Perhaps, Democrats in those states saw her as did I, a politician pandering and leaving principle by the wayside. They just didn’t trust someone who seemed to believe only in her own ambition.
She might not have won the narrow margin she did in the Hoosier State had it not been for her longtime nemesis of the airwaves. According to Byron York, the Obama campaign contends that “just under 7% of the primary electorate the number that may be attributed to a ‘Limbaugh Effect.’”
Not to mention the last-minute deciders breaking for her 56-44 in Indiana. Seems this time the polls underestimated Obama’s support. If those deciding in the past few days broke for her, he must have led among those who decided before this weekend, something we only saw in one or two polls.
She didn’t get a big enough margin of victory in Indiana to maintain the bounce she got out of the Keystone State, but then she didn’t see to get much bounce from that victory.
Watching the speeches, I thought both candidates went out way too long. It seems the victory speech has become a stump speech. She seemed a little melancholy. At one time, I actually thought she was going to call it quits. Her husband looked particularly glum. Commentators on Fox agreed while Kathryn Jean Lopex wrote that he and Chelsea had the look of “a loved one with when you’re proud of them as they face a loss/embarrassment bravely.”
She may stay in to win next week in Kentucky and West Virginia, but for all intents and purposes, it’s over. Hillary Clinton has lost the Democratic nomination. And she may not be in the position she’s in now had she not been as overconfident as she was last fall, banking on knocking out her opponents by early February.

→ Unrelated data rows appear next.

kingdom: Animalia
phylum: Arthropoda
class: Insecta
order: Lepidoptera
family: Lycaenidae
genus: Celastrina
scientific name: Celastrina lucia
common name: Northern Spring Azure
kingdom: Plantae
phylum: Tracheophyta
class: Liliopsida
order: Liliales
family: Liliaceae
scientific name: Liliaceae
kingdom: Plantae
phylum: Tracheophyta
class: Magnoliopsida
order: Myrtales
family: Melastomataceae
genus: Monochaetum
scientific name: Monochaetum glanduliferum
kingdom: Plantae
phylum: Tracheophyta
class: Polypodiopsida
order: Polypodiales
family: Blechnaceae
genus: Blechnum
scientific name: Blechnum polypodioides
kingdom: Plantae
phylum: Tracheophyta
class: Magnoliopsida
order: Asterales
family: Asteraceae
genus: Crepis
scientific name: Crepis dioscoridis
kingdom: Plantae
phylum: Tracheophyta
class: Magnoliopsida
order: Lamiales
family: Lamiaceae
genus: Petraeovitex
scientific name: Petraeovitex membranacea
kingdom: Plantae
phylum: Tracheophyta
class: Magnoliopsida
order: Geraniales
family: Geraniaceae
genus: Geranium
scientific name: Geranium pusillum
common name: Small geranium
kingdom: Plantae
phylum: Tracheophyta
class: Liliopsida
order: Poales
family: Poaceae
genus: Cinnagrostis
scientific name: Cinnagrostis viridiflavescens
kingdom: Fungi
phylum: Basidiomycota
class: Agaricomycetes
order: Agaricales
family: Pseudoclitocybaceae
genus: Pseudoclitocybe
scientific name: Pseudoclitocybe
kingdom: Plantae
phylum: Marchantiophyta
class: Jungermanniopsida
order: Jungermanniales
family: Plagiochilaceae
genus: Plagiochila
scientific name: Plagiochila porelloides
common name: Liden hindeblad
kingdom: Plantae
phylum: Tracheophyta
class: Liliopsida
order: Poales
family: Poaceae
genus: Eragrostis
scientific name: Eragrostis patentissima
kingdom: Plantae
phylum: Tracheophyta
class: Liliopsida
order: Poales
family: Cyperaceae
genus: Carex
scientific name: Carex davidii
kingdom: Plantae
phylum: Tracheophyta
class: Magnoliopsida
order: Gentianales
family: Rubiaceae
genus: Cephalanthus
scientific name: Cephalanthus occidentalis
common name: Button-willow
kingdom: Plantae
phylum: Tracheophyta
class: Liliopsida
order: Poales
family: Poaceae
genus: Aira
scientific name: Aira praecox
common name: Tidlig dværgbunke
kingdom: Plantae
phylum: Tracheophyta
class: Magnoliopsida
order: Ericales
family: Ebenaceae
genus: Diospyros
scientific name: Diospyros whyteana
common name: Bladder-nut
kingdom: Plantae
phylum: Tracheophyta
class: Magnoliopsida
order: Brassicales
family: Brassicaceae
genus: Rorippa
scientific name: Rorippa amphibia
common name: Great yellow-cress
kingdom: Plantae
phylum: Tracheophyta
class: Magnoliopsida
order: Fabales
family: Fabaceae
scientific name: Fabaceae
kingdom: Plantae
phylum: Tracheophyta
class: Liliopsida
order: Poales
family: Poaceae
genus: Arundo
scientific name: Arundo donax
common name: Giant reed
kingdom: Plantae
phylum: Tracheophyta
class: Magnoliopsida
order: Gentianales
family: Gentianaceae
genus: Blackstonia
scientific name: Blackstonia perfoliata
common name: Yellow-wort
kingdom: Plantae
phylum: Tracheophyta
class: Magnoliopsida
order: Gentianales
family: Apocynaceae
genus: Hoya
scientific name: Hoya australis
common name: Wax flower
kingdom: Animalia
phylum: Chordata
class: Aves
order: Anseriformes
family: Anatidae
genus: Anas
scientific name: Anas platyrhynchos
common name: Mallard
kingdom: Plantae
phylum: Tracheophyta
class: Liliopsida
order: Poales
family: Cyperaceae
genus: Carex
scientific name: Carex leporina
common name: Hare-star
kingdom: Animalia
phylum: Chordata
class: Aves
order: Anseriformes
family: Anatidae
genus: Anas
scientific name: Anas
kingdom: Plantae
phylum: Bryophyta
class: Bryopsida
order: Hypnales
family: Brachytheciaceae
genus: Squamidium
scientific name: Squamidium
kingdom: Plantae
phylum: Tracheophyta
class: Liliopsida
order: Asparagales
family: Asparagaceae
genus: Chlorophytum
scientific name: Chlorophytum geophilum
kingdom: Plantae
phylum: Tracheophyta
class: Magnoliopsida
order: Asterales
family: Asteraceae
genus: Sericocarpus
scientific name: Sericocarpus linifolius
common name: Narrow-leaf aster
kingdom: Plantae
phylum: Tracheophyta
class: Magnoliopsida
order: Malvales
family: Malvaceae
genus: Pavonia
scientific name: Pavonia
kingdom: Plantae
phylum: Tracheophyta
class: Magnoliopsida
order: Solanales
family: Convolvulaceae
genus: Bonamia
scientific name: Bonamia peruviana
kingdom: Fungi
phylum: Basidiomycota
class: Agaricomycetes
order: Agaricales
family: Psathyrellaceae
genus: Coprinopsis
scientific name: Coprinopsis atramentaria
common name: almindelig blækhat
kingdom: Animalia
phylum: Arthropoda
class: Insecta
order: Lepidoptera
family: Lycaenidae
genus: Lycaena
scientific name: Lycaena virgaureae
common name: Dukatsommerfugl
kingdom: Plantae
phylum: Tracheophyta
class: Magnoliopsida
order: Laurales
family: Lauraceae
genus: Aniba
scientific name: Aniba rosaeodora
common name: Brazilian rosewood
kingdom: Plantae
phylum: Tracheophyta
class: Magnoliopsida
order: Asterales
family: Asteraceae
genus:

On logo just before Super Tuesday, she referred to the (then-)recent Los Angeles debate as the last one of so many, as if she would not have to endure another. She likely assumed she would wins enough races in the coming primaries to leave the field to herself. She wouldn’t need do the tedious work of organizing in those pesky caucuses.
Had she done so, tonight’s results might have had different implications. She might not have needed a big victory in a state which borders her opponent’s home state.
It’s too soon to tell if she’s going to stay and fight this one out. She would likely do quite well in Kentucky, West Virginia and Puerto Rico, but the real question is now is whether it would matter.
And another question is why did he outperform the polls this time? That late-deciders tend to break against him does not bode well for his fall matchup against John McCain when most polls show a large pool of undecided voters in a contest between the two men.